**Instruções:**
• 1. Segundo o texto sobre as obras de misericórdia, o que permite ao Papa Francisco afirmar que a misericórdia é a arquitrave que suporta a vida da Igreja? Responda em até três frases.
• 2. Transcreva do texto sobre as obras de misericórdia o trecho que vai de "Ora, de esse" até "na ação humana.".
• 3. Dê seguimento ao texto sobre as obras de misericórdia, começando logo após a última frase apresentada.

**Trecho da página:**

——

As obras de misericórdia como atos criadores da
família
O que
permite a Sua Santidade o Papa Francisco dizer algo de tão liminar e diamantinamente
importante como «A arquitrave que suporta a vida da Igreja é a misericórdia» (Misericordiae
vultus (MV), 10) é saber-se que este ato – divino por excelência – é isso «que
revela o mistério da Santíssima Trindade» (MV, 2). Mudemos um pouco a ordem dos
termos da citação para podermos entender melhor o que aqui está em causa: é a
misericórdia – qualquer seja, pois toda ela é Deus em ato – que nos permite
penetrar o que é penetrável no Mistério da Santíssima Trindade, único mistério
que existe verdadeiramente.
Ora, de esse
mistério, o que está ao nosso alcance é precisamente a misericórdia que se nos
revela através quer da Revelação tradicionalmente entendida quer através dessa
outra revelação divina que é a exata presença da misericórdia na ação humana.
Em que consiste pormenorizadamente todo o restante infinito da Santíssima
Trindade nunca se saberá. Mas que é um infinito e sempre atual ato de
misericórdia, isso sabe-se. Mas isso só se pode perceber o que seja, para além
do mero enunciado verbal, se se souber por experiência própria o que é a
misericórdia, isto é, apenas os que em ato experimentaram a misericórdia, os
misericordiosos, podem saber o que se pode entender por misericórdia divina no
seio da Santíssima Trindade.

——

**Listagem:**
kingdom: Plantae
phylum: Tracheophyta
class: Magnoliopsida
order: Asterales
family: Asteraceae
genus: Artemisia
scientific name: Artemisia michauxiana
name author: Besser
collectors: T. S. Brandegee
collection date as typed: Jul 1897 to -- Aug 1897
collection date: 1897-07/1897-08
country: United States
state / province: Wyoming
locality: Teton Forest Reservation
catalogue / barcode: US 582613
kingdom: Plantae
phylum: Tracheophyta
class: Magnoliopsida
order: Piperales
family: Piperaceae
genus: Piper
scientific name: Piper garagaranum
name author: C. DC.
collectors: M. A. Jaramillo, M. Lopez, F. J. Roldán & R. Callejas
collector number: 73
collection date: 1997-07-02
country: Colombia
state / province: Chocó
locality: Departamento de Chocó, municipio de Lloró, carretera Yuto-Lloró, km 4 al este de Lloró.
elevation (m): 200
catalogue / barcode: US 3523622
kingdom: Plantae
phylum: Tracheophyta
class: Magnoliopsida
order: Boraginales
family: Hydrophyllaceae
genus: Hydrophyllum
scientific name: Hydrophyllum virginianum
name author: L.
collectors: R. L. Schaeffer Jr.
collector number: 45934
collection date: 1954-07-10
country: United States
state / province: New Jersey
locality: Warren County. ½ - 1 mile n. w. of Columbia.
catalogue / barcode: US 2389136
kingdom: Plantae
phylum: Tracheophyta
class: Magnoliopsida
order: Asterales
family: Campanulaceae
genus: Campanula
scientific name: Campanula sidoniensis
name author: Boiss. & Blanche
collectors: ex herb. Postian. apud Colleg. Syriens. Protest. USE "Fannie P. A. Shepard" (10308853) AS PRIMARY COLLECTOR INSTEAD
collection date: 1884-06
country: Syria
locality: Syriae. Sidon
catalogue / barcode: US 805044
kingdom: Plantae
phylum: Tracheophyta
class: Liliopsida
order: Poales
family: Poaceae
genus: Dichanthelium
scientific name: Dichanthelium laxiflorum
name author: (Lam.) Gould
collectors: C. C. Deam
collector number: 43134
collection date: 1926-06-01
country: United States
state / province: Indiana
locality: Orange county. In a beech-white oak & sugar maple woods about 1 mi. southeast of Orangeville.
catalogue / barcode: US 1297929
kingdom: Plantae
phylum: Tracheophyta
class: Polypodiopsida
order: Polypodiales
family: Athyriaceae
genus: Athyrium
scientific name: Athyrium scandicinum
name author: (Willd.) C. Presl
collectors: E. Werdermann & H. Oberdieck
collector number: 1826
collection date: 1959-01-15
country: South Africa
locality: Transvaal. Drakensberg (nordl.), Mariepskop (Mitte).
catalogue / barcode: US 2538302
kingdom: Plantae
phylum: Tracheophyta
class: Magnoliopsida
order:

——

**Exercícios resolvidos:**
• 1. Permite-lho saber-se que a misericórdia, ato divino por excelência, é aquilo que revela o mistério da Santíssima Trindade. Por isso ele pode dizer que ela é a arquitrave que suporta a vida da Igreja.

• 2.
Ora, de esse
mistério, o que está ao nosso alcance é precisamente a misericórdia que se nos
revela através quer da Revelação tradicionalmente entendida quer através dessa
outra revelação divina que é a exata presença da misericórdia na ação humana.

• 3.
E o que é
isso da misericórdia?
É, antes de
mais, um ato. Um ato que põe algo em ser. O primeiro ato de misericórdia é o
ato de absoluta inauguração do mundo, ao ser este criado por Deus. Assim, a
misericórdia é o ato que absolutamente põe a possibilidade de algo, neste caso,
do próprio mundo. É o ato de amor, de caridade por excelência. Pode mesmo
dizer-se que a misericórdia é o amor e a caridade enquanto puros atos: são a
própria atualidade da caridade. Se da caridade pode haver uma conceção
puramente teórica, da misericórdia, apenas uma conceção atualista faz sentido.
Na misericórdia, o conceito e o ato imediatamente recobrem-se.
Nenhum
cristão, se o é mesmo, pode duvidar do amor caritativo de Cristo antes do
momento do cálice. Mas, sem o momento do cálice, tudo seria puramente teórico:
é com a assunção do cálice, como ato de beber o seu conteúdo, que o amor se
transforma num verdadeiro ato de misericórdia.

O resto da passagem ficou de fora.